Pretty much anyone with a boss will dread the direct messages or emails you receive from them, but at least most of us can avoid hearing from the company's billionaire founder, unless we've done something very good or bad.
However, in the case of some Amazon employees, they'd receive a particularly threatening email from Jeff Bezos when the entrepreneur was keen for something to be done as soon as possible.
Bezos might well have stepped down from his position as Amazon CEO, having earned billions from his stake in the e-commerce company over the years, despite not paying himself a particularly big wage, but during his time working there, he ensured that things got done.
The 61-year-old billionaire kept an email open for customers or employees to contact him, and while he might not always reply, he's suggested that something was nearly always done about any concerns that were raised.
One way he achieved this was through perhaps the passive-aggressive method of forwarding on concerns with nothing but a question mark, presumably to those high up within the company who could do something about it.
The simple question mark was perhaps utilised best when one employee raised a complaint about missing wages directly to Bezos, something that was seemingly happening across the company for those working in the warehouses, and that issue was quickly solved once the founder got involved.
Bezos is more focused on his role as a husband these days (Marco BERTORELLO / AFP) Explaining the method during a 2018 interview at the George W. Bush Presidential Centre, Bezos stated: "I still have an email address customers can write to. I see most of those emails.
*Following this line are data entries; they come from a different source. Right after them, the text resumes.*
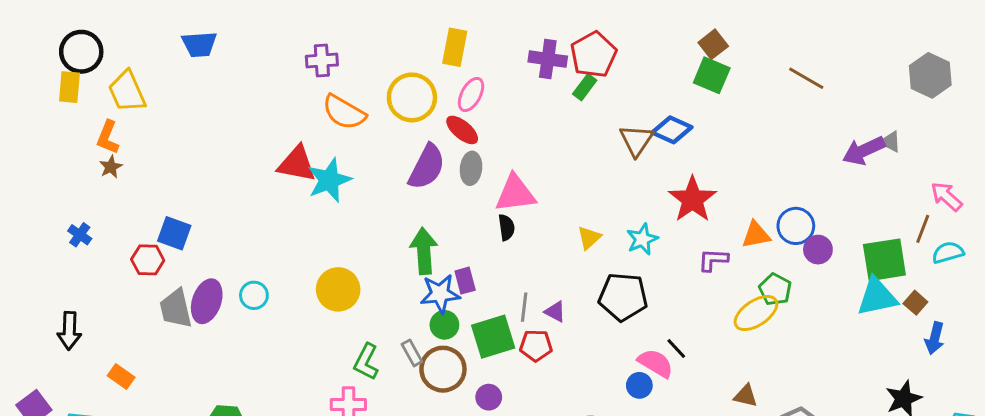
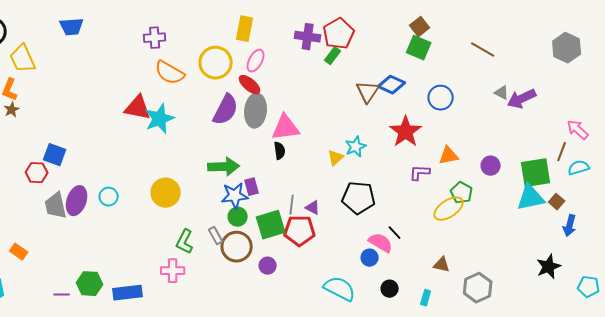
gray triangle: (890, 142) -> (502, 93), moved
gray ellipse: (471, 168) -> (256, 111), size x1.5
blue circle: (796, 226) -> (441, 98), moved
cyan star: (642, 239) -> (356, 147), moved
green arrow: (424, 251) -> (224, 167), turned 92
red pentagon: (536, 346) -> (300, 231), size x1.4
"I see them and I forward them to the executives in charge of the area with a question mark. It's shorthand [for], 'Can you look into this?' 'Why is this happening?'"
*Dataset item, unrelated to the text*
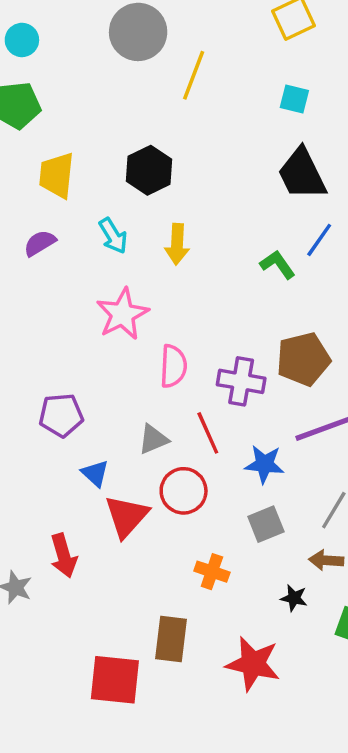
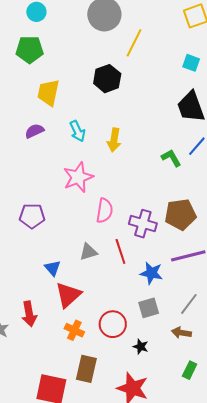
black hexagon: (149, 170) -> (107, 79), moved
purple pentagon: (61, 415) -> (32, 216), moved
red circle: (184, 491) -> (113, 324), moved
orange cross: (212, 572) -> (74, 330), moved
black star: (294, 598) -> (141, 347), moved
While it might prove effective in getting things done, some former Amazon employees have opened up about the anxiety it caused them in Brad Stone's book: The Everything Store: Jeff Bezos and the Age of Amazon.
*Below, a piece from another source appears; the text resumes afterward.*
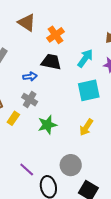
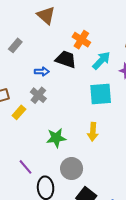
orange cross: (56, 35) -> (81, 40), moved, turned -30
green star: (47, 125) -> (56, 138), moved
yellow arrow: (86, 127) -> (93, 132), turned -36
It's certainly easy to imagine the panic of any employee who was copied into a complaint email by one of the world's richest men, and someone who could probably fire you at the drop of a hat.
The email is the last thing you'd probably want to receive (Michael M. Santiago/Getty Images) But Bezos clearly agreed that the customer is king, and for such a busy man, a question mark was clearly the quickest way to ensure that something was sorted.
He added: "We talk about it, customer obsession, as opposed to competitor obsession.
"If your whole culture is competitor-obsessed, it's hard to stay motivated if you are out in front. Whereas customers are also unsatisfied, always discontent, and always want more. So, no matter how far in front you get in front of competitors, you are still behind your customers. They are always pulling you along."